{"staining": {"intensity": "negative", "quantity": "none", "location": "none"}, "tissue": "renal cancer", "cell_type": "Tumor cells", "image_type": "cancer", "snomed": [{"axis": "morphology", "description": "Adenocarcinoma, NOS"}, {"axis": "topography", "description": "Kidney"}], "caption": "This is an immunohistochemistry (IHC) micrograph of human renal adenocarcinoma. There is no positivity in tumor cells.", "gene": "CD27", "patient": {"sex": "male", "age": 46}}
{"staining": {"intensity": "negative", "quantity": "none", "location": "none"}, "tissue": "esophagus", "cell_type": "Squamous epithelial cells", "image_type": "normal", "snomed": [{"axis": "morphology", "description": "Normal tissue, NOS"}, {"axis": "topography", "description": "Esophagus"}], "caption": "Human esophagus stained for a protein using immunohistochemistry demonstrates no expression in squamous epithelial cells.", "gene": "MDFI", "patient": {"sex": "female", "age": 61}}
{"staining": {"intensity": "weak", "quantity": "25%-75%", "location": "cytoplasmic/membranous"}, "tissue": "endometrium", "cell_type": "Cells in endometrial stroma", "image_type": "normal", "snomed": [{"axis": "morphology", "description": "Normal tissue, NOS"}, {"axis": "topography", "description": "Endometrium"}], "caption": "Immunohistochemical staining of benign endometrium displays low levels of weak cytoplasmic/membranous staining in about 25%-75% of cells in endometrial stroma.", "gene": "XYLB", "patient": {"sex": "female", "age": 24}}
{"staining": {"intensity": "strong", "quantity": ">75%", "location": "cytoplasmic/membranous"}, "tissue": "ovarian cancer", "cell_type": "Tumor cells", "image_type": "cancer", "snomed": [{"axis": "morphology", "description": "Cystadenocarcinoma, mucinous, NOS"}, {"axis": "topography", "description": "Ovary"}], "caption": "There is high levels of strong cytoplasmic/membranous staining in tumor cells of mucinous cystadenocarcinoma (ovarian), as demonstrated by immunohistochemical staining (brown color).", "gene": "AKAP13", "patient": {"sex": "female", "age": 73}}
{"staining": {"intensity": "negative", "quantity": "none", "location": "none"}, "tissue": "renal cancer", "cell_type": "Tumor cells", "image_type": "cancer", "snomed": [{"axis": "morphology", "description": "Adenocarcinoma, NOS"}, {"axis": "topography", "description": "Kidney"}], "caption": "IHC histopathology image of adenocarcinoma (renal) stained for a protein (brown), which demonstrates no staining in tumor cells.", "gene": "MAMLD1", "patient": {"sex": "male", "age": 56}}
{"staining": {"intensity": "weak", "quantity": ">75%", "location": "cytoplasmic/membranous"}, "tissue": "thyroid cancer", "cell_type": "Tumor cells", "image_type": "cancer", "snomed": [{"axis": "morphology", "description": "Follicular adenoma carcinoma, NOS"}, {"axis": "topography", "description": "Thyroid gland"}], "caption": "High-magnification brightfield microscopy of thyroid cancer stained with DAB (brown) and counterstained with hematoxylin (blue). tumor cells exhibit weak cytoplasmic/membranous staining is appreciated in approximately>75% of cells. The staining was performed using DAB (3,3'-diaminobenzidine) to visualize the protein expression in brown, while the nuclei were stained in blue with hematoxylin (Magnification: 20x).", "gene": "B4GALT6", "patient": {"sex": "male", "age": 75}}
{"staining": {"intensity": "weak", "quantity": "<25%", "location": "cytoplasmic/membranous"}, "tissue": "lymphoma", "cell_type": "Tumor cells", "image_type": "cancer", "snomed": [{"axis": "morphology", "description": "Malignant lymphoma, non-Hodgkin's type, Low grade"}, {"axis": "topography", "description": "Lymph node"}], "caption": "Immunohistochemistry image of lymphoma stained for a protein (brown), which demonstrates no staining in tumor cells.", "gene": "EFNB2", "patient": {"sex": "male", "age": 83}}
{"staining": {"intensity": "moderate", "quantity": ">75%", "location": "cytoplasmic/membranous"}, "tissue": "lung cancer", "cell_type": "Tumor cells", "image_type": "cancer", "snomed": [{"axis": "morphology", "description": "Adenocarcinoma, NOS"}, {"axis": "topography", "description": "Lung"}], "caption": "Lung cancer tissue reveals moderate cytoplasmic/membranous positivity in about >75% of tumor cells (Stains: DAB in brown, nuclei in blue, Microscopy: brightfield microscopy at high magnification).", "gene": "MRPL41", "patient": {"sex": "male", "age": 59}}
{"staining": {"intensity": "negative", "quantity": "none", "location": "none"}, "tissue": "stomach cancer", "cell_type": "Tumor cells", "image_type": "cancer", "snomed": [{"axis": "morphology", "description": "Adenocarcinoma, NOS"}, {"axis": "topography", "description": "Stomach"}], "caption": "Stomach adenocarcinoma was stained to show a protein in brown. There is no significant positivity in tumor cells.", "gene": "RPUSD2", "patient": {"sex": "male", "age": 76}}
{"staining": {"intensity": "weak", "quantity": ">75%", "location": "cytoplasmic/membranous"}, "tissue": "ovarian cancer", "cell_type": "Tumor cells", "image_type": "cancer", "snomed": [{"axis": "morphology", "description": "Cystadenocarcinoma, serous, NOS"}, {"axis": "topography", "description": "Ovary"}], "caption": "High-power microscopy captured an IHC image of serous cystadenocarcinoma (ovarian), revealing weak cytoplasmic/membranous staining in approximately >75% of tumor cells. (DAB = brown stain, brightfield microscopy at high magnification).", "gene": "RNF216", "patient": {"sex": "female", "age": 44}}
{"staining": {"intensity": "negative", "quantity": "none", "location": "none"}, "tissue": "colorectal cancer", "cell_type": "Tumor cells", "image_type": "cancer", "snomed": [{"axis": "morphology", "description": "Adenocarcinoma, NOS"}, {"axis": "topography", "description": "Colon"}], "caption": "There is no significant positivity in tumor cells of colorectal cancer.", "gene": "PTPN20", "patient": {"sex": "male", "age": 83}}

--

### EXERCISE INSTRUCTIONS
Only one stretch of the entries above is wanted: the lines from the one containing "cancer tissue reveals" through the one containing "microscopy captured an". Please reproduce it exactly.

### EXERCISE RESPONSE
{"staining": {"intensity": "moderate", "quantity": ">75%", "location": "cytoplasmic/membranous"}, "tissue": "lung cancer", "cell_type": "Tumor cells", "image_type": "cancer", "snomed": [{"axis": "morphology", "description": "Adenocarcinoma, NOS"}, {"axis": "topography", "description": "Lung"}], "caption": "Lung cancer tissue reveals moderate cytoplasmic/membranous positivity in about >75% of tumor cells (Stains: DAB in brown, nuclei in blue, Microscopy: brightfield microscopy at high magnification).", "gene": "MRPL41", "patient": {"sex": "male", "age": 59}}
{"staining": {"intensity": "negative", "quantity": "none", "location": "none"}, "tissue": "stomach cancer", "cell_type": "Tumor cells", "image_type": "cancer", "snomed": [{"axis": "morphology", "description": "Adenocarcinoma, NOS"}, {"axis": "topography", "description": "Stomach"}], "caption": "Stomach adenocarcinoma was stained to show a protein in brown. There is no significant positivity in tumor cells.", "gene": "RPUSD2", "patient": {"sex": "male", "age": 76}}
{"staining": {"intensity": "weak", "quantity": ">75%", "location": "cytoplasmic/membranous"}, "tissue": "ovarian cancer", "cell_type": "Tumor cells", "image_type": "cancer", "snomed": [{"axis": "morphology", "description": "Cystadenocarcinoma, serous, NOS"}, {"axis": "topography", "description": "Ovary"}], "caption": "High-power microscopy captured an IHC image of serous cystadenocarcinoma (ovarian), revealing weak cytoplasmic/membranous staining in approximately >75% of tumor cells. (DAB = brown stain, brightfield microscopy at high magnification).", "gene": "RNF216", "patient": {"sex": "female", "age": 44}}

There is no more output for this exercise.